◆ **Exercise prompt**
Your task is to transcribe the records exactly, skipping every image.

◆ **Data**
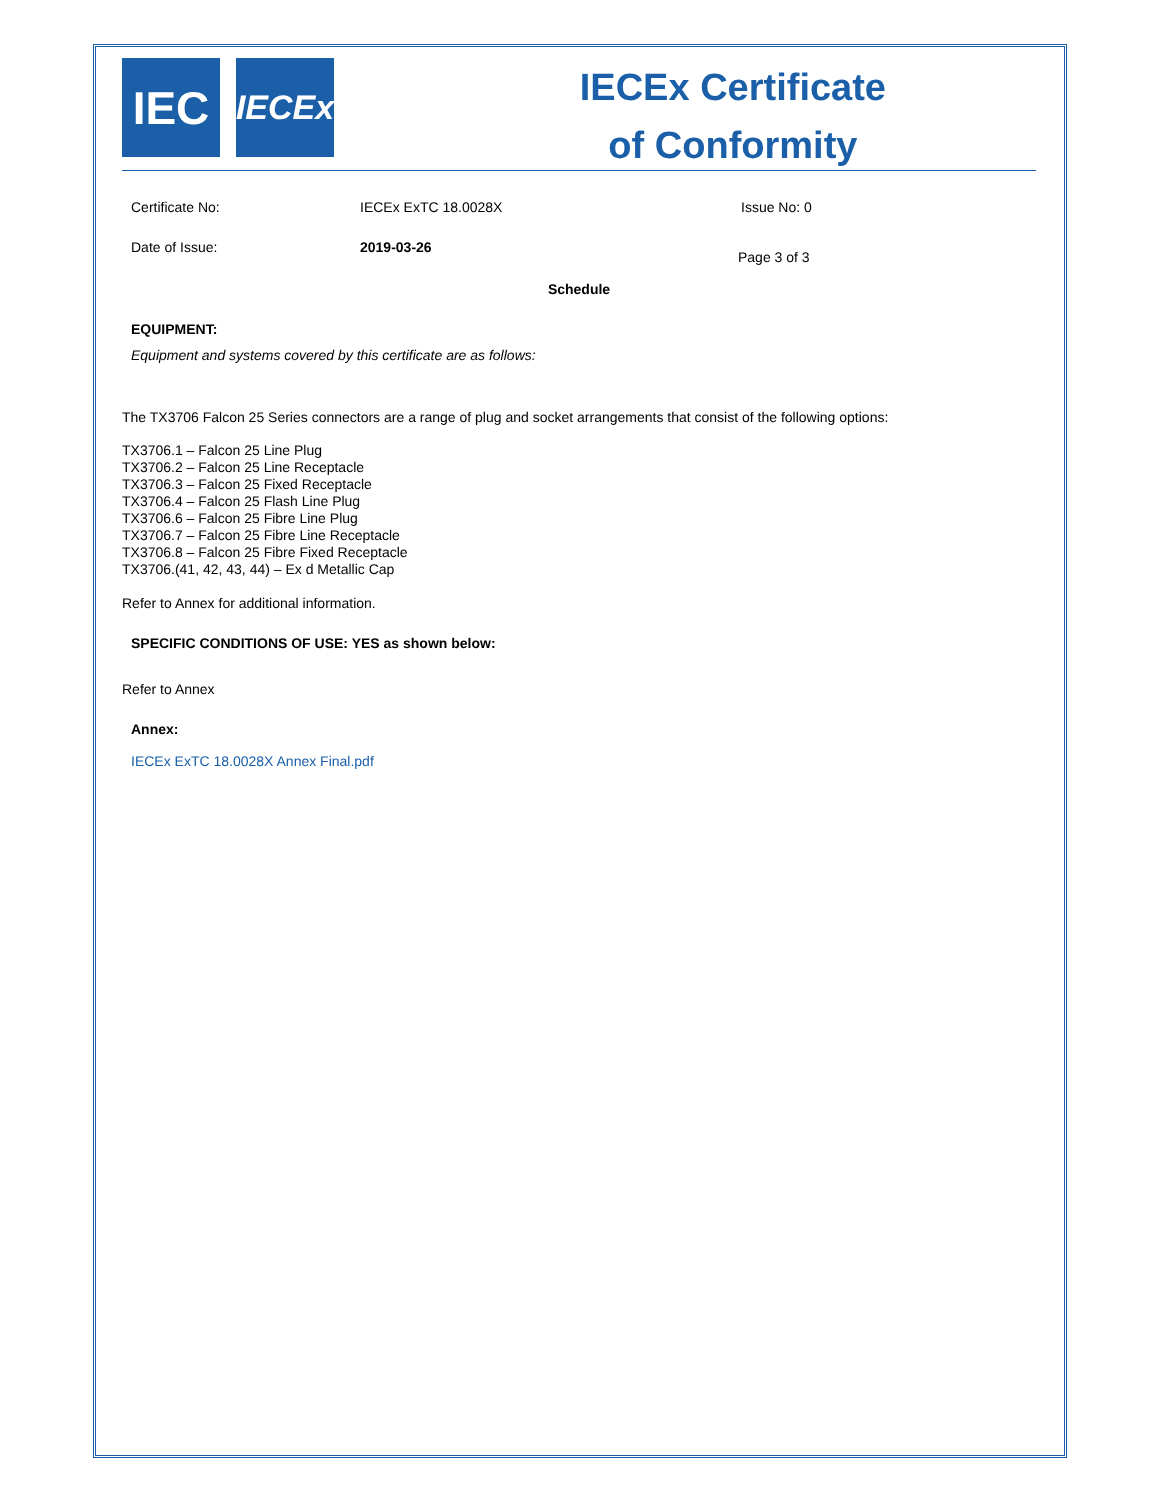IEC
IECEx
IECEx Certificate
of Conformity
Certificate No: IECEx ExTC 18.0028X Issue No: 0
Date of Issue: 2019-03-26 Page 3 of 3
Schedule
EQUIPMENT:
Equipment and systems covered by this certificate are as follows:
The TX3706 Falcon 25 Series connectors are a range of plug and socket arrangements that consist of the following options:
TX3706.1 – Falcon 25 Line Plug
TX3706.2 – Falcon 25 Line Receptacle
TX3706.3 – Falcon 25 Fixed Receptacle
TX3706.4 – Falcon 25 Flash Line Plug
TX3706.6 – Falcon 25 Fibre Line Plug
TX3706.7 – Falcon 25 Fibre Line Receptacle
TX3706.8 – Falcon 25 Fibre Fixed Receptacle
TX3706.(41, 42, 43, 44) – Ex d Metallic Cap
Refer to Annex for additional information.
SPECIFIC CONDITIONS OF USE: YES as shown below:
Refer to Annex
Annex:
IECEx ExTC 18.0028X Annex Final.pdf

◆ **Exercise output**
IEC
IECEx
IECEx Certificate
of Conformity
Certificate No: IECEx ExTC 18.0028X Issue No: 0
Date of Issue: 2019-03-26 Page 3 of 3
Schedule
EQUIPMENT:
Equipment and systems covered by this certificate are as follows:
The TX3706 Falcon 25 Series connectors are a range of plug and socket arrangements that consist of the following options:
TX3706.1 – Falcon 25 Line Plug
TX3706.2 – Falcon 25 Line Receptacle
TX3706.3 – Falcon 25 Fixed Receptacle
TX3706.4 – Falcon 25 Flash Line Plug
TX3706.6 – Falcon 25 Fibre Line Plug
TX3706.7 – Falcon 25 Fibre Line Receptacle
TX3706.8 – Falcon 25 Fibre Fixed Receptacle
TX3706.(41, 42, 43, 44) – Ex d Metallic Cap
Refer to Annex for additional information.
SPECIFIC CONDITIONS OF USE: YES as shown below:
Refer to Annex
Annex:
IECEx ExTC 18.0028X Annex Final.pdf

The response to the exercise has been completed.